Ну, это не я не нахожу, а это многие критики, когда вышел «Школяр», писали, что военные сочинения Сарояна и других молодых американцев, фронт заставших, на Окуджаву влияли. Это не влияло, конечно, но просто Окуджава попал в эту же струю. Просто никогда не стеснялись в американской военной прозе признаться, что умирать не хочется. «Жить хочется! Жить хочется! Когда же это кончится?..» — как писал Окуджава в стихах «Первый день на передовой». Это почему-то не было постыдно для американской прозы. Советский герой должен всё время жаждать умереть за Родину — и поскорее, и поболезненнее! Это такая подлая идеологическая установка, которая привела к форменной травле сборника «Калужские страницы». Окуджаве там досталось больше всех, хотя там было много и других талантливых произведений.
«Прочитал вашу статью в «Собеседнике» — почувствовал себя частью коллективного Хему́ля…» Все спорят всё время, как надо — Хему́ль или Хе́муль. Я убеждён, что Хему́ль, хотя знаю, что по-шведски всё-таки Хе́муль, кажется. «…Из Муми-тролля и кометы», думающего только о своих марках. Но ведь в нашем случае комета не пролетит мимо, а обязательно врежется. Может быть, и нужно, чтобы произошло столкновение? Ведь тогда от ложных патриотов не останется и следа. Что вы думаете по этому поводу?»

**ЗАДАНИЯ К РАБОТЕ:**
1 – Перепишите без изменений часть текста об Окуджаве и Хемуле, которая начинается со слов, содержащих «Ну, это не я», и заканчивается словами «других талантливых произведений.».
2 – Продолжите текст об Окуджаве и Хемуле начиная с места сразу после его последнего предложения.

Записи из набора данных
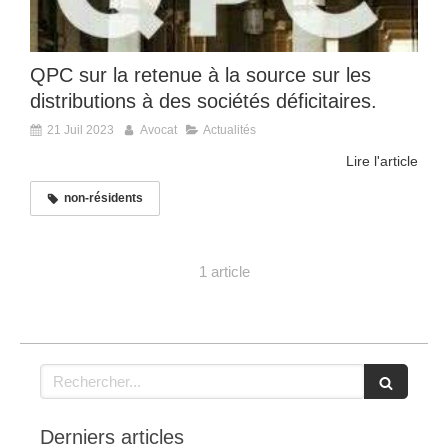
QPC sur la retenue à la source sur les
distributions à des sociétés déficitaires.
21 Juil 2023
Avocat
Actualités
Lire l'article
non-résidents
1 article
Rechercher
Derniers articles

**ОТВЕТЫ К ЗАДАНИЯМ:**
1 –
Ну, это не я не нахожу, а это многие критики, когда вышел «Школяр», писали, что военные сочинения Сарояна и других молодых американцев, фронт заставших, на Окуджаву влияли. Это не влияло, конечно, но просто Окуджава попал в эту же струю. Просто никогда не стеснялись в американской военной прозе признаться, что умирать не хочется. «Жить хочется! Жить хочется! Когда же это кончится?..» — как писал Окуджава в стихах «Первый день на передовой». Это почему-то не было постыдно для американской прозы. Советский герой должен всё время жаждать умереть за Родину — и поскорее, и поболезненнее! Это такая подлая идеологическая установка, которая привела к форменной травле сборника «Калужские страницы». Окуджаве там досталось больше всех, хотя там было много и других талантливых произведений.

2 –
Знаете, слишком дорогая цена за то, чтобы избавиться от ложных патриотов. «Лучшее средство от перхоти — это гильотина». Нет, я думаю, что с перхотью можно бороться и другими способами разнообразными. Простите за эту ассоциацию. Я слышал однажды разговор замечательный — один журналист жаловался другому на простатит, а тот говорит: «Ты знаешь, есть сейчас какой-то способ, при котором как-то пропускают электрический ток, и это проходит». — «А, да-да! Я знаю этот способ! Пропускают электрический ток. После этого вообще всё проходит!» Это совершенно справедливо. Ну, я не хотел бы.
Гениальность Туве Янссон… Вы знаете, наверное, что первая книга в моей жизни, прочитанная в четыре года совершенно самостоятельно, — это «Муми-тролль и комета» (и этот экземпляр у меня до сих пор дома хранится) в гениальном переводе Владимира Смирнова. Это книга, которая действительно великая. Но ведь в ней же есть потрясающая догадка о том, что Господь в последний момент пожалеет — комета пройдёт мимо. И это не только из-за милосердия, а это потому, что испытание имеет смысл, когда оно всё-таки не закончилось смертью. Если бы комета погубила Землю, то зачем тогда всё, чему научились и Муми-тролль, и фрёкен Снорк, и Хемуль, и Ондатр? Зачем тогда всё? Испытание имеет смысл, когда тебя провели через «гностическую мясорубку», как Фаулз это называет, а потом всё закончилось — и ты жив, и можешь жить заново. Надо просто перестать бояться катастрофы, как в рассказе «Филифьонка в ожидании катастрофы», а после этой катастрофы начинать жить заново. И как раз высшее божие милосердие и заключается в том, что окончательный конец свет не наступает, что комета пролетела мимо, она попала во всех метафизически, а физически все остались целы.
«Дмитрий, вы планируете свалить из рашки, или вам больше нравится гадить здесь?»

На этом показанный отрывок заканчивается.